Like those people who love to watch the Food Network but who don’t actually cook I have an attraction to the trappings of an orderly and well-managed life. I would rather shop for daytimers, calendars, digital tools, notebooks, pretty to-do list pads, lovely pens, bunny-shaped paper clips, and Rubbermaid bins than shoes. Indeed I have bought it all. Some stuff worked but most didn’t. I have reluctantly come to accept that my desire to run a smooth operation is just one more thing that I kind of admire but have no real intention of mastering. Like baking my own bread or figuring out Quick Books. My methods may not be business school-approved but I do manage to get things done in my own way. I’ve never analyzed it (indeed, writing this post is as much analysis as I’ve ever given it) but I suppose I could boil my approach down to one central business practice and one guiding principle. I find that as long as I keep these two things front of mind then I am taking care of business.

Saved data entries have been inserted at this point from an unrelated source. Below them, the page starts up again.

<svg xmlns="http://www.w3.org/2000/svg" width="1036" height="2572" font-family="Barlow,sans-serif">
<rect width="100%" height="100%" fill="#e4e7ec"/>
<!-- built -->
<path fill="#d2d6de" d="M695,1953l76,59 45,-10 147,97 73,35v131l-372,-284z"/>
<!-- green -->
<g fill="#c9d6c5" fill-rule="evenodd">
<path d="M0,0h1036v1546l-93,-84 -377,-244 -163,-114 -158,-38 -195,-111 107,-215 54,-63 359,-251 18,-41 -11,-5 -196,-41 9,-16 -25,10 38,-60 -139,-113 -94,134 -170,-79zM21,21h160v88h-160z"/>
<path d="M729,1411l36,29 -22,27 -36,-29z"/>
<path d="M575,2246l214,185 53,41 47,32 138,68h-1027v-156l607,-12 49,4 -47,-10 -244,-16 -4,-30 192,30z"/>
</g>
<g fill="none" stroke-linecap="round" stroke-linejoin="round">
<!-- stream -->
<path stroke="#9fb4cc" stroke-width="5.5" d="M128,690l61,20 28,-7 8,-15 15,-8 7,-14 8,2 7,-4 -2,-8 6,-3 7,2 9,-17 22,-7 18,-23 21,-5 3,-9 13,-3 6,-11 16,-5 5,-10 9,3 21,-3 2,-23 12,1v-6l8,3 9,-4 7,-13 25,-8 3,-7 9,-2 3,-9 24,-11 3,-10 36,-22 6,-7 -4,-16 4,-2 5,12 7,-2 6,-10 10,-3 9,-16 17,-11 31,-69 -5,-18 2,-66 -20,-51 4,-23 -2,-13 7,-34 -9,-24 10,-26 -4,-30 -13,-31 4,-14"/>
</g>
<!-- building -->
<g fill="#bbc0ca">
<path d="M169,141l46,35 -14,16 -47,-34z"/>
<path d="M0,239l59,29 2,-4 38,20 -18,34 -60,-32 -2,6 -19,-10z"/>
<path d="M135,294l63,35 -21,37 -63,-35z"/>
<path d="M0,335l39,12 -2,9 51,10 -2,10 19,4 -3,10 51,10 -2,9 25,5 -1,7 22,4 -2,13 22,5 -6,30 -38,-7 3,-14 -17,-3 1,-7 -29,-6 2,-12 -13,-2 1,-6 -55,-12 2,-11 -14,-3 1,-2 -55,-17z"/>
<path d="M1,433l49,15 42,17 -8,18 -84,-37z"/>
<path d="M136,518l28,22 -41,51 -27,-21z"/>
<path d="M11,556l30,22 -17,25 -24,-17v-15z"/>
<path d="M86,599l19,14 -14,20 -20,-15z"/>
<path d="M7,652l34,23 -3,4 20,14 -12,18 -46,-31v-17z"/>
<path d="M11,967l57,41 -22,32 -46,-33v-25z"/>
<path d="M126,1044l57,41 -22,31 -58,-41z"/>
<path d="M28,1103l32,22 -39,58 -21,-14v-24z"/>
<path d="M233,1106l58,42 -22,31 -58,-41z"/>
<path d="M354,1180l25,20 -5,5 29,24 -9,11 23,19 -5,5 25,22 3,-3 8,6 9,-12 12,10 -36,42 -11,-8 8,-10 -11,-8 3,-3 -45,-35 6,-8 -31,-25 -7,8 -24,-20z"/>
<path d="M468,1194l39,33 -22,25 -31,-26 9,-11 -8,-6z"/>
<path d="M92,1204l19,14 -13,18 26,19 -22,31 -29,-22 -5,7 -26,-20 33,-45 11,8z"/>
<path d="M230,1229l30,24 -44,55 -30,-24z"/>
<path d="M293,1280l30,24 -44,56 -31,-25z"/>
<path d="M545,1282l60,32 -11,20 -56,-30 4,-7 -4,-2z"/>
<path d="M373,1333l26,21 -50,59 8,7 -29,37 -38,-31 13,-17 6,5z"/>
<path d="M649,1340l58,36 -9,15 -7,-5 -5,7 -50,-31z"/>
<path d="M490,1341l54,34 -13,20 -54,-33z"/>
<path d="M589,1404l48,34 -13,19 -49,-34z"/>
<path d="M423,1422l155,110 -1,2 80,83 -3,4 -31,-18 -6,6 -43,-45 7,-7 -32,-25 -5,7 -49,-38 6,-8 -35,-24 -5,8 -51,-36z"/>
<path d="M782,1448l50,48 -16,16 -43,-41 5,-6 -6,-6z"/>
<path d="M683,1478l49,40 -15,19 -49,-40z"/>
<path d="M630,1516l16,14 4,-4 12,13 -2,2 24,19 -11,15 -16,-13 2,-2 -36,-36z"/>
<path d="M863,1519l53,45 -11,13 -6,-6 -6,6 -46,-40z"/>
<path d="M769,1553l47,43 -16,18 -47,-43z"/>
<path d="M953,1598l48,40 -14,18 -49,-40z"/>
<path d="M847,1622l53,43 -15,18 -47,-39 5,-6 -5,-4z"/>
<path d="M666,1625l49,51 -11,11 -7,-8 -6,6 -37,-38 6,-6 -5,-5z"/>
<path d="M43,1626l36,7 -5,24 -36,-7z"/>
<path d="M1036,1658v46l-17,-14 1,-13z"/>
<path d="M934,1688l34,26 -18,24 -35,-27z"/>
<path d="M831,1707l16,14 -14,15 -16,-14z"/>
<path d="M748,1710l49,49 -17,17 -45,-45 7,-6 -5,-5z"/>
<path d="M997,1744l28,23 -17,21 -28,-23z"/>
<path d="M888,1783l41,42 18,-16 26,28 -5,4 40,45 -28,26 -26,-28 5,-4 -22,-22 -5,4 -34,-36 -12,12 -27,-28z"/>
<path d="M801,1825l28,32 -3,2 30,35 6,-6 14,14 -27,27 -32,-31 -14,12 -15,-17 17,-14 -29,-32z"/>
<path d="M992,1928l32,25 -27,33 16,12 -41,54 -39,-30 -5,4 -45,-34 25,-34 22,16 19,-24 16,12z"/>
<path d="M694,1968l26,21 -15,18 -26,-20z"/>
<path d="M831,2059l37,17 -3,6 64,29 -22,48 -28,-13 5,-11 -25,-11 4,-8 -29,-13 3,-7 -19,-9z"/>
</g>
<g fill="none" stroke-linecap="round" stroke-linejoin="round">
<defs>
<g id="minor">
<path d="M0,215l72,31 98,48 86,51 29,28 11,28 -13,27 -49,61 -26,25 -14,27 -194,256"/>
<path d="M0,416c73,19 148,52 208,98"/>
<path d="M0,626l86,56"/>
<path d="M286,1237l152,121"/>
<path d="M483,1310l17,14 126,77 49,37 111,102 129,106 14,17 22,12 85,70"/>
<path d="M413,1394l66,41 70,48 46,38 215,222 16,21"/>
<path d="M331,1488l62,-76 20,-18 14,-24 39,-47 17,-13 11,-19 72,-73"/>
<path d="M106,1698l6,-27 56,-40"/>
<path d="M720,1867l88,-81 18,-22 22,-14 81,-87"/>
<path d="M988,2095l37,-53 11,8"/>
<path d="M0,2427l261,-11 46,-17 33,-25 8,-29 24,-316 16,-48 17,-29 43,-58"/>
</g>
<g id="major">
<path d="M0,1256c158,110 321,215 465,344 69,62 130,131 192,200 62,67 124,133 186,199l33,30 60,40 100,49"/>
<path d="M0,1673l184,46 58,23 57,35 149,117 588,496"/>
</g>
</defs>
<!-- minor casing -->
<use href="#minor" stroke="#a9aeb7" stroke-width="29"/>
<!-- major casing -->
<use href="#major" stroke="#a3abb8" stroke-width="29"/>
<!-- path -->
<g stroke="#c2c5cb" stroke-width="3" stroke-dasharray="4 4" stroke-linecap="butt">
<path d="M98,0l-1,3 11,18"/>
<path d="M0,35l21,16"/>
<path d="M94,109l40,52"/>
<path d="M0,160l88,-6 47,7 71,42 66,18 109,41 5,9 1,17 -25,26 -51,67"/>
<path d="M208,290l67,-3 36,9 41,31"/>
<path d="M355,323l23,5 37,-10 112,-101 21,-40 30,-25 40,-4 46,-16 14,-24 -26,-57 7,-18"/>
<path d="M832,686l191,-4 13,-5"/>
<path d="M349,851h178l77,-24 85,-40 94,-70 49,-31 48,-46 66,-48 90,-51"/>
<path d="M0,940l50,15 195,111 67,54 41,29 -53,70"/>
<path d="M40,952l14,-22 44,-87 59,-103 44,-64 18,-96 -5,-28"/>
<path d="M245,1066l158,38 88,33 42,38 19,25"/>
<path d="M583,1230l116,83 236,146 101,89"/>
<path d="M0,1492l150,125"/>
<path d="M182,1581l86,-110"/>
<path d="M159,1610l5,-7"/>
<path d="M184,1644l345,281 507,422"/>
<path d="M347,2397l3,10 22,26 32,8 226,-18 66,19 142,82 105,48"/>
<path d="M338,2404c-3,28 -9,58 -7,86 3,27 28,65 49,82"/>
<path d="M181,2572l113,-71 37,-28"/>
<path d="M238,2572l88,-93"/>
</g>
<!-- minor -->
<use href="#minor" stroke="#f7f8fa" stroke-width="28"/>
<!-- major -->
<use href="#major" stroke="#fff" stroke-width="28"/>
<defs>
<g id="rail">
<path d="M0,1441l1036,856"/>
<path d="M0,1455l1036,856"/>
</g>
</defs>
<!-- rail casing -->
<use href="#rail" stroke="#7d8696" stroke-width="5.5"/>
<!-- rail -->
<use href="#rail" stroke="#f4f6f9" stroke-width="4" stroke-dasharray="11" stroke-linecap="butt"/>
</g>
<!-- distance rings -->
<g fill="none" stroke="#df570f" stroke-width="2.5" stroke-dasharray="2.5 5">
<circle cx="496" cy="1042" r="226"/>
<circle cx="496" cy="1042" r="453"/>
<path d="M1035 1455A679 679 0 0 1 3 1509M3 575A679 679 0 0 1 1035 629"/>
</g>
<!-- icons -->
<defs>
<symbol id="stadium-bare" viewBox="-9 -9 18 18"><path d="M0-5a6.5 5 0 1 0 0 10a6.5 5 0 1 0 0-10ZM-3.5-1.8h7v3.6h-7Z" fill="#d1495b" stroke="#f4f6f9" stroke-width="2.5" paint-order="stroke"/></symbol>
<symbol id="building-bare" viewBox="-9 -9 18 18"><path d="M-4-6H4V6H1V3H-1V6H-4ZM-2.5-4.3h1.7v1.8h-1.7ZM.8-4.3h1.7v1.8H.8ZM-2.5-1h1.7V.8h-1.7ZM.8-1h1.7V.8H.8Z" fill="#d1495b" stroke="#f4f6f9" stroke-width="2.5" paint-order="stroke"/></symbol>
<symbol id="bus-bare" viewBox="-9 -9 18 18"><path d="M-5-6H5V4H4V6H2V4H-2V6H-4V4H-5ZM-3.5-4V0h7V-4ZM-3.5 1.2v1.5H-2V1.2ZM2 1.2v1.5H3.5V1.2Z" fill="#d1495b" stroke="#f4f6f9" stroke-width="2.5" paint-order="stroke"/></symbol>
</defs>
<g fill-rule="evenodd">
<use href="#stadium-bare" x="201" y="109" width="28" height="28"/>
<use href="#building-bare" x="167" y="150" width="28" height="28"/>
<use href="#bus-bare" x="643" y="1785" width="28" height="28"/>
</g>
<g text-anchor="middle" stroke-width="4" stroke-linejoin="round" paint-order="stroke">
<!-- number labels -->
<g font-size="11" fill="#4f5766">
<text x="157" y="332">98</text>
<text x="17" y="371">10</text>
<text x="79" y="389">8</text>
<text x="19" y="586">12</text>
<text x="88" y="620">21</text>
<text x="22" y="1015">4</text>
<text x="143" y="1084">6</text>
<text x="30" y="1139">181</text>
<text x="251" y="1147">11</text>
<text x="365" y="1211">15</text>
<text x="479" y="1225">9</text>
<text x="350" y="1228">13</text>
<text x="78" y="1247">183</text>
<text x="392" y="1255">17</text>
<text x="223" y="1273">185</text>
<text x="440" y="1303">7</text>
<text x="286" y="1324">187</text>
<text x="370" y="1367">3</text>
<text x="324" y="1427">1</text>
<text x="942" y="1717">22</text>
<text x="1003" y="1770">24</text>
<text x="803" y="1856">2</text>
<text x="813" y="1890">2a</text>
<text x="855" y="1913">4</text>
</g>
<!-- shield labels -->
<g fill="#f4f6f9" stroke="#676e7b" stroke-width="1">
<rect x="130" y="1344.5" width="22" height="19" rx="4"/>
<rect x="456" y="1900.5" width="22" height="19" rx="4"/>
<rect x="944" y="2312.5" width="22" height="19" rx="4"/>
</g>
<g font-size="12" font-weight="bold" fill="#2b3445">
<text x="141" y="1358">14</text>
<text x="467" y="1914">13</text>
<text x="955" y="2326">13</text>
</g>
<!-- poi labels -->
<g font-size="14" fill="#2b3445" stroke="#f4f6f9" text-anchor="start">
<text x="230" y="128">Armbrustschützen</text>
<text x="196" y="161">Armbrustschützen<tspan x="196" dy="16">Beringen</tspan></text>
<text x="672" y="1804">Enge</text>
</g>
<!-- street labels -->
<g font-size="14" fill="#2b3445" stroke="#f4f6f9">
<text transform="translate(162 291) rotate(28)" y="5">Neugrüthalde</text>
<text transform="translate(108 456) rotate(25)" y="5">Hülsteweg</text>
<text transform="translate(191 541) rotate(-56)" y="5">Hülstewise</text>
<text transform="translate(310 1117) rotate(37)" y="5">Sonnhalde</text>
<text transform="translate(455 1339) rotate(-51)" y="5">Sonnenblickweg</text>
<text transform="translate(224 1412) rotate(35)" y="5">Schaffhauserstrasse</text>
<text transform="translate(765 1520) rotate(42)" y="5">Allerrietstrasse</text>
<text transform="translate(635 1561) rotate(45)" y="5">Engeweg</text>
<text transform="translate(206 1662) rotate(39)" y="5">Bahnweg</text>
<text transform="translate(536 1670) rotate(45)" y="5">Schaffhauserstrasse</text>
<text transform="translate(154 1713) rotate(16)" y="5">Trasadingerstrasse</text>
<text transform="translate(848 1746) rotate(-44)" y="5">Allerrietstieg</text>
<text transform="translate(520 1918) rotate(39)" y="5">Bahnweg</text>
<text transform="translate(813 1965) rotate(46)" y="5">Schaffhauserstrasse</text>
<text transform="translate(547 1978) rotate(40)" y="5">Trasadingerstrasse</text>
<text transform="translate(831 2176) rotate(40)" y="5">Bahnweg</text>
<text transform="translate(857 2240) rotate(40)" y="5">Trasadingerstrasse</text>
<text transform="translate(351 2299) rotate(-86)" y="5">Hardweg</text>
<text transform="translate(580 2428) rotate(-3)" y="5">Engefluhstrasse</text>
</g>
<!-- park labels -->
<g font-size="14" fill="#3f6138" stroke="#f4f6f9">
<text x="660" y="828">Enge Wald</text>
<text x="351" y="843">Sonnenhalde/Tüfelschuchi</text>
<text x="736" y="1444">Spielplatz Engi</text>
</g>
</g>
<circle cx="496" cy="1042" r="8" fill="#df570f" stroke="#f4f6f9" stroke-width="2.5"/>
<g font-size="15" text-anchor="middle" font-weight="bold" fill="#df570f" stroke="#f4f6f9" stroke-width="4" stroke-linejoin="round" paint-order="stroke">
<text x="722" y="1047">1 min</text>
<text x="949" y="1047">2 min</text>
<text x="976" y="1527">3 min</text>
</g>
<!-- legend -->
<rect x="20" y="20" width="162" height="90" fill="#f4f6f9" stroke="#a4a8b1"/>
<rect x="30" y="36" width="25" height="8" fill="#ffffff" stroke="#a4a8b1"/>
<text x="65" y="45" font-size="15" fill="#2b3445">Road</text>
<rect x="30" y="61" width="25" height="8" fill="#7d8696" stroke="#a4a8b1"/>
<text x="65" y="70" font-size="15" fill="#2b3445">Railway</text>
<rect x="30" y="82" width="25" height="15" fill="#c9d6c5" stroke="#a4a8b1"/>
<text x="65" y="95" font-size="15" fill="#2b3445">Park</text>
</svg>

1. A Map Is All I Need: The Essential Marketing Calendar
As a retail business owner I have to plan ahead three to six months. This means buying, advertising, editorial, budgets and sales forecasts. It is no good to sit down with a cup of hot chocolate and notepad as the first snow flies and contemplate how I am going to drum up holiday business. Neither should I order sand pails and watering cans in June. My calendar follows a traditional quarterly schedule, so it is straightforward for me to plan what products I need to have and when I need to have them. From there it’s simple to plot out events, newsletter themes, advertising plans and editorial pushes for the quarter and then the year. Your business might be dictated by a key trade show, wholesale buying season or some other factor, but the point is, a marketing calendar is a good discipline for keeping the big picture in mind. My calendar forces me to spend time working “on” my business ( planning, strategizing, analysis) when much of my day is spent working “in” my business (answering emails, phone calls, shipping orders, updating the website).
2. Right now, am I doing what I should be doing?
My seven-year old daughter will finish breakfast, wander down to her room to get dressed for school and while navigating those 30 or so steps she might stop in front of a mirror and make silly faces at herself. Which leads to the discovery of a loose tooth. Which prompts her to make sure there are no apples in her lunchbox. And while unpacking her lunch she discovers there is butter on the sandwich bread and she didn’t want butter today. Oh, and can she bring popcorn to share with the class? And now ten minutes have passed and she is no closer to getting dressed. I occasionally get sucked into her digressions, but I will try catch myself and ask “Stella, is this what you should be doing right now?” It’s usually enough to get her back to the task at hand. Working from home can be incredibly distracting and with precious few quiet hours during the school day I need to frequently check in with myself by asking “Is this what I should be doing?” It forces me to be mindful and purposeful with my time.
And that’s it folks. I roll with the punches. I get stuff done some days and next to nothing on others. Since making the decision to close my brick and mortar shop to focus on the online business, I’ve greeted each day with fresh coffee, my laptop and a good dose of gratitude that I am able to choose how I spend my day. It’s pretty great, but messy.